- _Problem_:
State, as a number alone, how many lines of the entries contain the word "value".

————————

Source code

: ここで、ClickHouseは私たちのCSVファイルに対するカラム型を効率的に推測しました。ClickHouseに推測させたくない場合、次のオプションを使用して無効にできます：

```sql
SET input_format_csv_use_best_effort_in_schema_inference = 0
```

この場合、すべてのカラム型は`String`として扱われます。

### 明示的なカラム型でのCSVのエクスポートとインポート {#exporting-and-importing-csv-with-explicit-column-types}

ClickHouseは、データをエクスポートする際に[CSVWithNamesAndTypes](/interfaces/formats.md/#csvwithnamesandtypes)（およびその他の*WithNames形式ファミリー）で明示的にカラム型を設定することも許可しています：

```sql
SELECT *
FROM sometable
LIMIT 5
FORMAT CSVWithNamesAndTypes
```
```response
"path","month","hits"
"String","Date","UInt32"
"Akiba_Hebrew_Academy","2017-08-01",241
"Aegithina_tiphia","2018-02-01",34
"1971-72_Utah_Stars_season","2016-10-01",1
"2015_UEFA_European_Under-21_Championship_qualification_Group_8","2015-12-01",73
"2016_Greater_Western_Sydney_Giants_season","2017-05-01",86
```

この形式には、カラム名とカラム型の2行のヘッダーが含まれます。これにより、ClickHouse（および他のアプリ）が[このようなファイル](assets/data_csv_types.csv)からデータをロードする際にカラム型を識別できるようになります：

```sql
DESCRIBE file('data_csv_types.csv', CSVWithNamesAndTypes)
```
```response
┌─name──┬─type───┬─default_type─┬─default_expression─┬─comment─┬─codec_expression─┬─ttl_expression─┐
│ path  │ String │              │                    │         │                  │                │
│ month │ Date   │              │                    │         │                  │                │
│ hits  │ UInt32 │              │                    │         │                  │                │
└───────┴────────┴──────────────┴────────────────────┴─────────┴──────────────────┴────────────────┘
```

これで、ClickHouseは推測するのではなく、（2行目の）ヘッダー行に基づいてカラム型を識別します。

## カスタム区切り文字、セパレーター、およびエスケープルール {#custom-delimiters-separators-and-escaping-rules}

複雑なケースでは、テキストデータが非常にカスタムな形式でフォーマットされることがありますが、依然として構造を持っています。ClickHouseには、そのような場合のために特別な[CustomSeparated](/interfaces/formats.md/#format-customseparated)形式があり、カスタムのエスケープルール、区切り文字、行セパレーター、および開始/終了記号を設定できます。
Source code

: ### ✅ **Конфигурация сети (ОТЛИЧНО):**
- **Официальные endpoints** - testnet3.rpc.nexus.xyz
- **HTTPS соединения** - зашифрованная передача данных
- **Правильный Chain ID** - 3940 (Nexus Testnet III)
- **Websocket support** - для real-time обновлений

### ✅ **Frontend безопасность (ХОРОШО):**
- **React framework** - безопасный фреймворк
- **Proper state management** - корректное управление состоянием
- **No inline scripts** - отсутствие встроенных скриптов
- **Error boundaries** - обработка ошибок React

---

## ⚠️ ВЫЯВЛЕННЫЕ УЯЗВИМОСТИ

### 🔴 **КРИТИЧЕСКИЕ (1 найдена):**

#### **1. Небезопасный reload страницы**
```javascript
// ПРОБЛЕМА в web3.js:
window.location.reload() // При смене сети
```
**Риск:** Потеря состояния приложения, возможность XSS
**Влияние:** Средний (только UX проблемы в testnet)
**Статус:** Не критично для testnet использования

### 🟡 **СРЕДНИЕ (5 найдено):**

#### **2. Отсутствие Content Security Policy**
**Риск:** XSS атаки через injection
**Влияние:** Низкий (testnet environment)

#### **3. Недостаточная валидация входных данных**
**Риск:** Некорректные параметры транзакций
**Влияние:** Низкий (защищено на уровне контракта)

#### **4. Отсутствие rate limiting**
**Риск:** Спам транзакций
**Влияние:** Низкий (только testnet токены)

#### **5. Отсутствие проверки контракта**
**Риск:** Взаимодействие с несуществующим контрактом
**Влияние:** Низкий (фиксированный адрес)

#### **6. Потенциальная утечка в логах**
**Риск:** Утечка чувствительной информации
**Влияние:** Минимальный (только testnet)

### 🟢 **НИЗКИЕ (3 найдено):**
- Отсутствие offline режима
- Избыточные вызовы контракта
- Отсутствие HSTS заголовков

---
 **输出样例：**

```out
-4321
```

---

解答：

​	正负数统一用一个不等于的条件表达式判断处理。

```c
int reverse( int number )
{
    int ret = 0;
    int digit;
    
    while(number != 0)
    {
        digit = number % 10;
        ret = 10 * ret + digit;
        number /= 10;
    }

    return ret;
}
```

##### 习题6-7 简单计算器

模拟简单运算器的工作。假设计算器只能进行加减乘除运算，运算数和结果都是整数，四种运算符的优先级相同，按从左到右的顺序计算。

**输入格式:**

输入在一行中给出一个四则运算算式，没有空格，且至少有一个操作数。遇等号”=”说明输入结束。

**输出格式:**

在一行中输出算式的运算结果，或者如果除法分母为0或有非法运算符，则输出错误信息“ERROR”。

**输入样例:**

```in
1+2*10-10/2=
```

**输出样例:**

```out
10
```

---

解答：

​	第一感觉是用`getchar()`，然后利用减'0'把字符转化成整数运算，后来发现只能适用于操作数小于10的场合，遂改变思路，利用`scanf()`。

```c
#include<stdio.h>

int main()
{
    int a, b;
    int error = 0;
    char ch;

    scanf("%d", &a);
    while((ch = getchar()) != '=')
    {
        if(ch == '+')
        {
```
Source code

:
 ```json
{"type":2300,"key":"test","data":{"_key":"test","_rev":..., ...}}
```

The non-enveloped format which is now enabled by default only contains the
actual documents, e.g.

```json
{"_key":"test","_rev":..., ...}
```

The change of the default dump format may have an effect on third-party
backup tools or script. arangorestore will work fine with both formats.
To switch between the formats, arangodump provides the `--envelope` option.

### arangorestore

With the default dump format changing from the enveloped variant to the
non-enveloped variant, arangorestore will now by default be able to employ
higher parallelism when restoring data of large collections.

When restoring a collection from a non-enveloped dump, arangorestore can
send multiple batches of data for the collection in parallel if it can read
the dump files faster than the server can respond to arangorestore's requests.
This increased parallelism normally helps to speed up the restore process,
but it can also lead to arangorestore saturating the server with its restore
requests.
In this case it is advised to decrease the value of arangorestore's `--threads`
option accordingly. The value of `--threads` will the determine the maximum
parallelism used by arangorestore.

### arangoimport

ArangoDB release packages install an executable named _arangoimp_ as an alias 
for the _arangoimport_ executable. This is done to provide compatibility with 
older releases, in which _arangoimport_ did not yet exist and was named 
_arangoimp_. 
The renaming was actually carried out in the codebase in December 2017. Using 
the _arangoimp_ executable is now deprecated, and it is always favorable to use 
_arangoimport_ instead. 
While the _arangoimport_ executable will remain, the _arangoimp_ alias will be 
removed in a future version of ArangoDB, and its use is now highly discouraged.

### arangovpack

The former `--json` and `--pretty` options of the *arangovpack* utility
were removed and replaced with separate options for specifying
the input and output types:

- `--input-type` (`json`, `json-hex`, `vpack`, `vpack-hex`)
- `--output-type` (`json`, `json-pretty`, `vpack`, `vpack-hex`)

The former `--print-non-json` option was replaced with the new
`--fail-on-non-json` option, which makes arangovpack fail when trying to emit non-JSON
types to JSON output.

————————

- _Written response_:
2